Code
I have the following snippets of 2 classes with a separate source and header file. The derived class is a template class.
handler.h
class BaseHandler {
public:
BaseHandler(){}
BaseHandler(const std::string& directive);
virtual ~BaseHandler();
virtual bool operator()();
private:
const std::string m_directive;
};
template<typename C>
class DirectiveHandler : public BaseHandler {
public:
DirectiveHandler(const std::string& directive);
~DirectiveHandler();
bool operator()() override;
private:
std::vector<C> m_configurations;
};
handler.cpp
#include "handler.h"
BaseHandler::BaseHandler(const std::string& directive) : m_directive(directive) {};
BaseHandler::~BaseHandler(){};
template<typename C>
DirectiveHandler<C>::DirectiveHandler(const std::string& directive) :
BaseHandler(directive) {};
template<typename C>
bool DirectiveHandler<C>::operator()(){ return true; };
main.cpp
#include "handler.h"
template class DirectiveHandler<double>; //explicit template instantiation
int main(int argc, char *argv[]){
....
To my understanding I need to instantiate the template after it has been defined, this can happen either implicitly (leave out template class DirectiveHandler<double>;
) or explicitly.
I'm assuming that implicit instantiation fails due to the separation of definition and declaration in the respective source and header file.

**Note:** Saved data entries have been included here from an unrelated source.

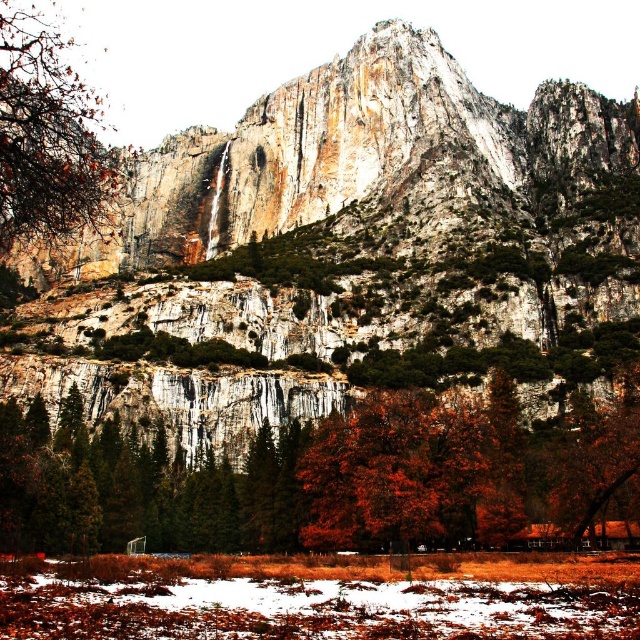
Question: Can you confirm if rocky cliff at center is thinner than smooth brown tree trunk at left?

Choices:
 (A) no
 (B) yes

Answer: (A)

Question: Does rocky cliff at center have a smaller size compared to orange leafy tree at center?

Choices:
 (A) no
 (B) yes

Answer: (A)

Question: Which is nearer to the rocky cliff at center?

Choices:
 (A) orange leafy tree at center
 (B) smooth brown tree trunk at left

Answer: (A)

Question: Estimate the real-world distances between objects in this image. Which object is farther from the smooth brown tree trunk at left?

Choices:
 (A) rocky cliff at center
 (B) orange leafy tree at center

Answer: (B)

Question: Does rocky cliff at center appear under orange leafy tree at center?

Choices:
 (A) no
 (B) yes

Answer: (A)

Question: Which object is positioned farthest from the smooth brown tree trunk at left?

Choices:
 (A) rocky cliff at center
 (B) orange leafy tree at center

Answer: (B)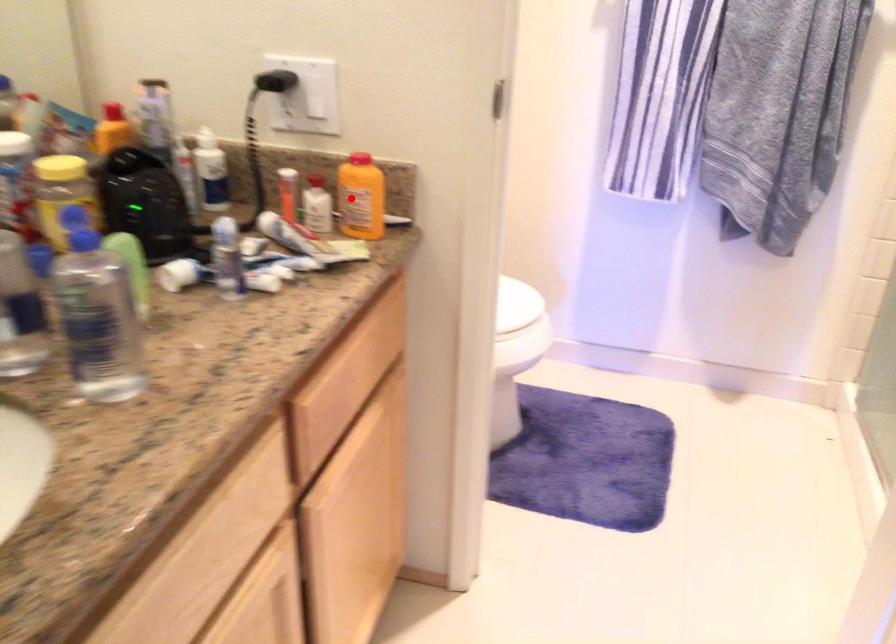
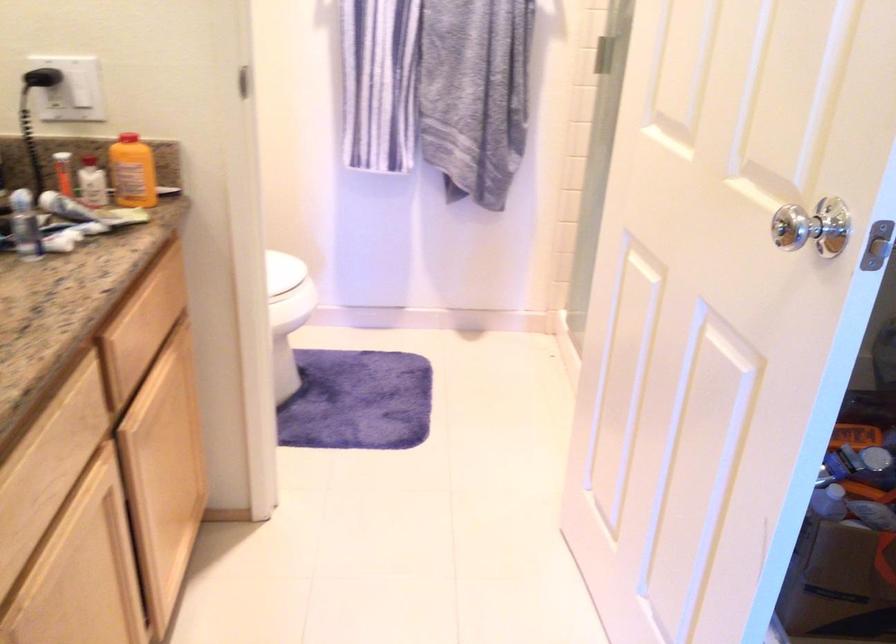
Question: I am providing you with two images of the same scene from different viewpoints. Given a red point in image1, look at the same physical point in image2. Is it:

Choices:
 (A) Closer to the viewpoint
 (B) Farther from the viewpoint

Answer: (B)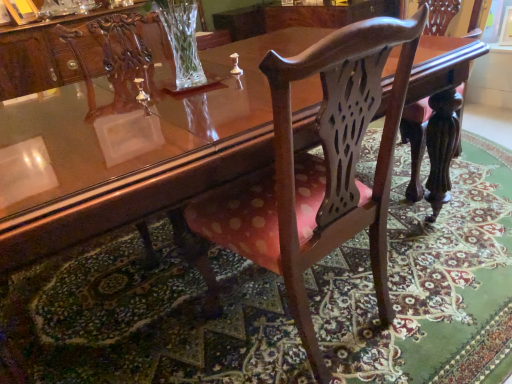
Identify the location of polka dot fabric chair at center. (320, 168).

Image resolution: width=512 pixels, height=384 pixels. What do you see at coordinates (320, 168) in the screenshot? I see `polka dot fabric chair at center` at bounding box center [320, 168].

Locate an element on the screen. pink fabric chair at center is located at coordinates (145, 319).

What do you see at coordinates (145, 319) in the screenshot? I see `pink fabric chair at center` at bounding box center [145, 319].

What is the approximate height of pink fabric chair at center?

The height of pink fabric chair at center is 2.42 inches.

I want to click on polka dot fabric chair at center, so click(x=320, y=168).

Which is more to the left, pink fabric chair at center or polka dot fabric chair at center?

polka dot fabric chair at center.

Which object is closer to the camera, pink fabric chair at center or polka dot fabric chair at center?

polka dot fabric chair at center is closer to the camera.

Does point (251, 274) come behind point (384, 324)?

Yes, it is behind point (384, 324).

From the image's perspective, does pink fabric chair at center appear lower than polka dot fabric chair at center?

Yes.

From a real-world perspective, is pink fabric chair at center above or below polka dot fabric chair at center?

pink fabric chair at center is below polka dot fabric chair at center.

In the scene shown: Considering the sizes of pink fabric chair at center and polka dot fabric chair at center in the image, is pink fabric chair at center wider or thinner than polka dot fabric chair at center?

Considering their sizes, pink fabric chair at center looks broader than polka dot fabric chair at center.

Consider the image. Which of these two, pink fabric chair at center or polka dot fabric chair at center, stands taller?

Standing taller between the two is polka dot fabric chair at center.

Is pink fabric chair at center smaller than polka dot fabric chair at center?

Result: Yes, pink fabric chair at center is smaller than polka dot fabric chair at center.

Is pink fabric chair at center inside or outside of polka dot fabric chair at center?

pink fabric chair at center is not enclosed by polka dot fabric chair at center.

Consider the image. Would you say pink fabric chair at center is a long distance from polka dot fabric chair at center?

They are positioned close to each other.

Is pink fabric chair at center facing towards polka dot fabric chair at center?

No, pink fabric chair at center is not oriented towards polka dot fabric chair at center.

How different are the orientations of pink fabric chair at center and polka dot fabric chair at center in degrees?

pink fabric chair at center and polka dot fabric chair at center are facing 5.16 degrees away from each other.

Measure the distance from pink fabric chair at center to polka dot fabric chair at center.

They are 21.56 inches apart.

Identify the location of mat to the right of polka dot fabric chair at center. Image resolution: width=512 pixels, height=384 pixels. [x=145, y=319].

Does polka dot fabric chair at center appear on the right side of pink fabric chair at center?

Incorrect, polka dot fabric chair at center is not on the right side of pink fabric chair at center.

Considering the relative positions of polka dot fabric chair at center and pink fabric chair at center in the image provided, is polka dot fabric chair at center behind pink fabric chair at center?

No, polka dot fabric chair at center is closer to the camera.

Is point (384, 250) less distant than point (71, 260)?

Yes.

From the image's perspective, which one is positioned higher, polka dot fabric chair at center or pink fabric chair at center?

polka dot fabric chair at center, from the image's perspective.

From a real-world perspective, does polka dot fabric chair at center stand above pink fabric chair at center?

Yes.

In the scene shown: Between polka dot fabric chair at center and pink fabric chair at center, which one has larger width?

pink fabric chair at center is wider.

Consider the image. Considering the relative sizes of polka dot fabric chair at center and pink fabric chair at center in the image provided, is polka dot fabric chair at center shorter than pink fabric chair at center?

Incorrect, the height of polka dot fabric chair at center does not fall short of that of pink fabric chair at center.

Based on their sizes in the image, would you say polka dot fabric chair at center is bigger or smaller than pink fabric chair at center?

In the image, polka dot fabric chair at center appears to be larger than pink fabric chair at center.

Is pink fabric chair at center surrounded by polka dot fabric chair at center?

No, pink fabric chair at center is not inside polka dot fabric chair at center.

From the picture: Is polka dot fabric chair at center far away from pink fabric chair at center?

No, there isn't a large distance between polka dot fabric chair at center and pink fabric chair at center.

Is pink fabric chair at center at the back of polka dot fabric chair at center?

No, polka dot fabric chair at center is not facing away from pink fabric chair at center.

How different are the orientations of polka dot fabric chair at center and pink fabric chair at center in degrees?

polka dot fabric chair at center and pink fabric chair at center are facing 5.16 degrees away from each other.

Find the location of `mat below the polka dot fabric chair at center (from the image's perspective)`. mat below the polka dot fabric chair at center (from the image's perspective) is located at coordinates (145, 319).

Where is `mat on the right of polka dot fabric chair at center`? mat on the right of polka dot fabric chair at center is located at coordinates (145, 319).

Locate an element on the screen. The width and height of the screenshot is (512, 384). mat below the polka dot fabric chair at center (from the image's perspective) is located at coordinates (145, 319).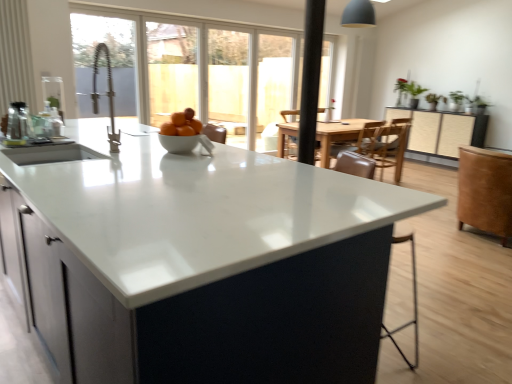
Question: Is white glossy countertop at center not within matte black cabinet at center?

Choices:
 (A) yes
 (B) no

Answer: (A)

Question: Is white glossy countertop at center to the left of matte black cabinet at center from the viewer's perspective?

Choices:
 (A) no
 (B) yes

Answer: (B)

Question: From the image's perspective, is white glossy countertop at center on top of matte black cabinet at center?

Choices:
 (A) no
 (B) yes

Answer: (A)

Question: Considering the relative sizes of white glossy countertop at center and matte black cabinet at center in the image provided, is white glossy countertop at center bigger than matte black cabinet at center?

Choices:
 (A) yes
 (B) no

Answer: (A)

Question: Is white glossy countertop at center taller than matte black cabinet at center?

Choices:
 (A) yes
 (B) no

Answer: (A)

Question: Is matte black cabinet at center inside white glossy countertop at center?

Choices:
 (A) yes
 (B) no

Answer: (B)

Question: Considering the relative positions of black matte pole at center and matte black cabinet at center in the image provided, is black matte pole at center behind matte black cabinet at center?

Choices:
 (A) no
 (B) yes

Answer: (A)

Question: Are black matte pole at center and matte black cabinet at center making contact?

Choices:
 (A) no
 (B) yes

Answer: (A)

Question: Is black matte pole at center not close to matte black cabinet at center?

Choices:
 (A) no
 (B) yes

Answer: (B)

Question: From the image's perspective, does black matte pole at center appear lower than matte black cabinet at center?

Choices:
 (A) yes
 (B) no

Answer: (A)

Question: From a real-world perspective, is black matte pole at center positioned over matte black cabinet at center based on gravity?

Choices:
 (A) yes
 (B) no

Answer: (A)

Question: From a real-world perspective, is black matte pole at center physically below matte black cabinet at center?

Choices:
 (A) no
 (B) yes

Answer: (A)

Question: Does white glossy bowl at center have a greater width compared to white glossy countertop at center?

Choices:
 (A) no
 (B) yes

Answer: (A)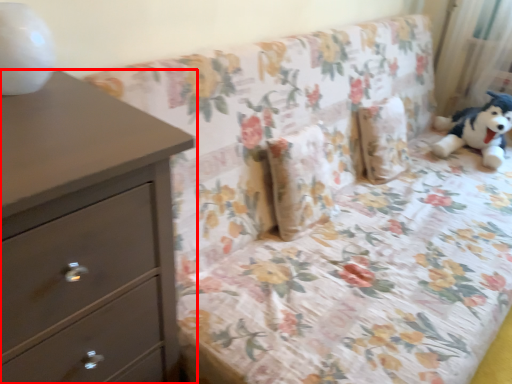
Question: From the image's perspective, considering the relative positions of chest of drawers (annotated by the red box) and curtain in the image provided, where is chest of drawers (annotated by the red box) located with respect to the staircase?

Choices:
 (A) above
 (B) below

Answer: (B)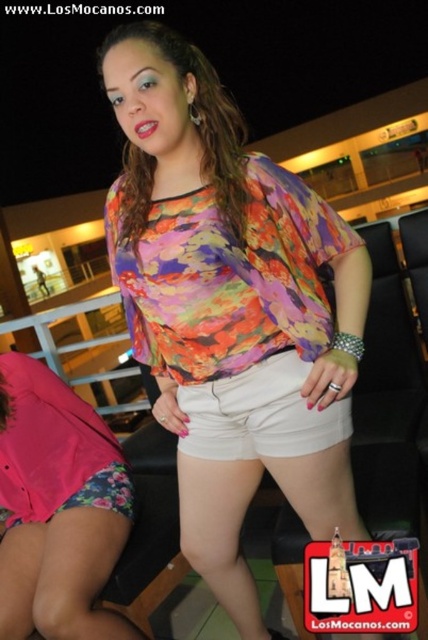
Which is below, pink floral shorts at lower left or white cotton shorts at center?

pink floral shorts at lower left is below.

Who is taller, pink floral shorts at lower left or white cotton shorts at center?

pink floral shorts at lower left is taller.

Where is `pink floral shorts at lower left`? This screenshot has width=428, height=640. pink floral shorts at lower left is located at coordinates (56, 508).

Locate an element on the screen. The image size is (428, 640). pink floral shorts at lower left is located at coordinates (56, 508).

Does floral print blouse at center have a larger size compared to white cotton shorts at center?

Correct, floral print blouse at center is larger in size than white cotton shorts at center.

Does floral print blouse at center come in front of white cotton shorts at center?

Yes.

You are a GUI agent. You are given a task and a screenshot of the screen. Output one action in this format:
    pyautogui.click(x=<x>, y=<y>)
    Task: Click on the floral print blouse at center
    Image resolution: width=428 pixels, height=640 pixels.
    Given the screenshot: What is the action you would take?
    pyautogui.click(x=229, y=305)

Can you confirm if pink floral shorts at lower left is bigger than multicolored fabric blouse at center?

Yes, pink floral shorts at lower left is bigger than multicolored fabric blouse at center.

Between point (71, 445) and point (139, 196), which one is positioned behind?

The point (71, 445) is behind.

Describe the element at coordinates (56, 508) in the screenshot. This screenshot has width=428, height=640. I see `pink floral shorts at lower left` at that location.

The height and width of the screenshot is (640, 428). Find the location of `pink floral shorts at lower left`. pink floral shorts at lower left is located at coordinates (56, 508).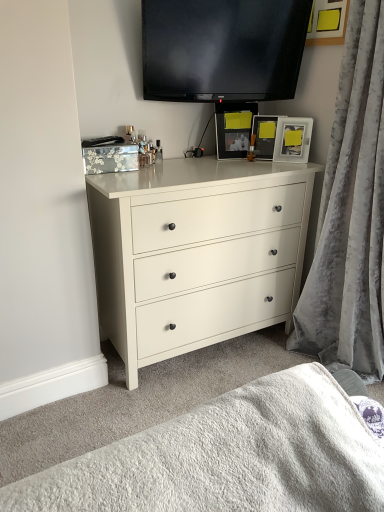
Where is `vacant space situated on the left part of matte black picture frame at center, placed as the first picture frame when sorted from left to right`? vacant space situated on the left part of matte black picture frame at center, placed as the first picture frame when sorted from left to right is located at coordinates (229, 160).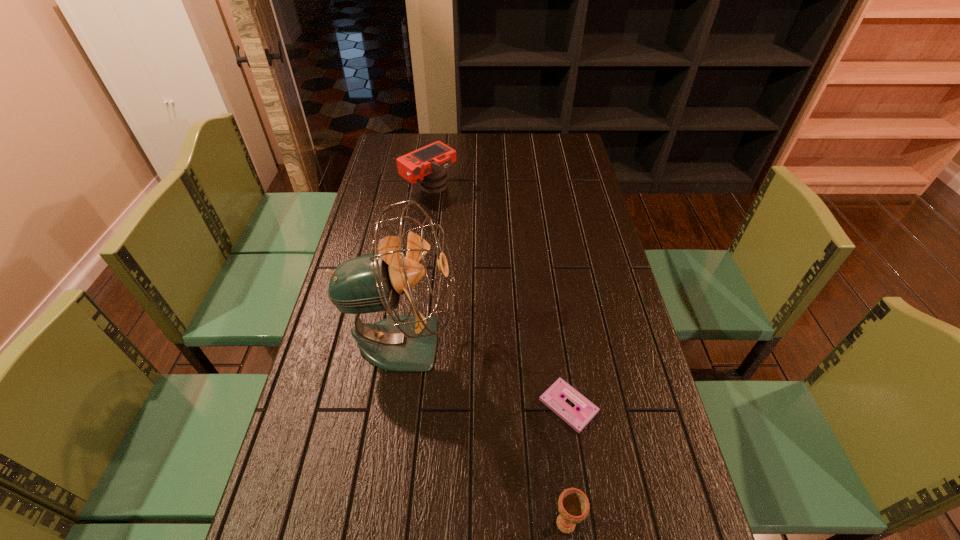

With the snippet of main.cpp above I have the following warnings:
warning: explicit template instantiation DirectiveHandler<double> will emit a vtable in every translation unit
warning: instantiation of function DirectiveHandler<double>::operator() required here, but no definition available
If change template class DirectiveHandler<double>
to extern template class DirectiveHandler<double>;
both warnings dissapear. I do understand why warning 2 is cleared, because the template class resides in handler.cpp. I fail to see how it clears warning 1 as well.
Question
Why does the addition of the extern
keyword clear warning 1 (see above)?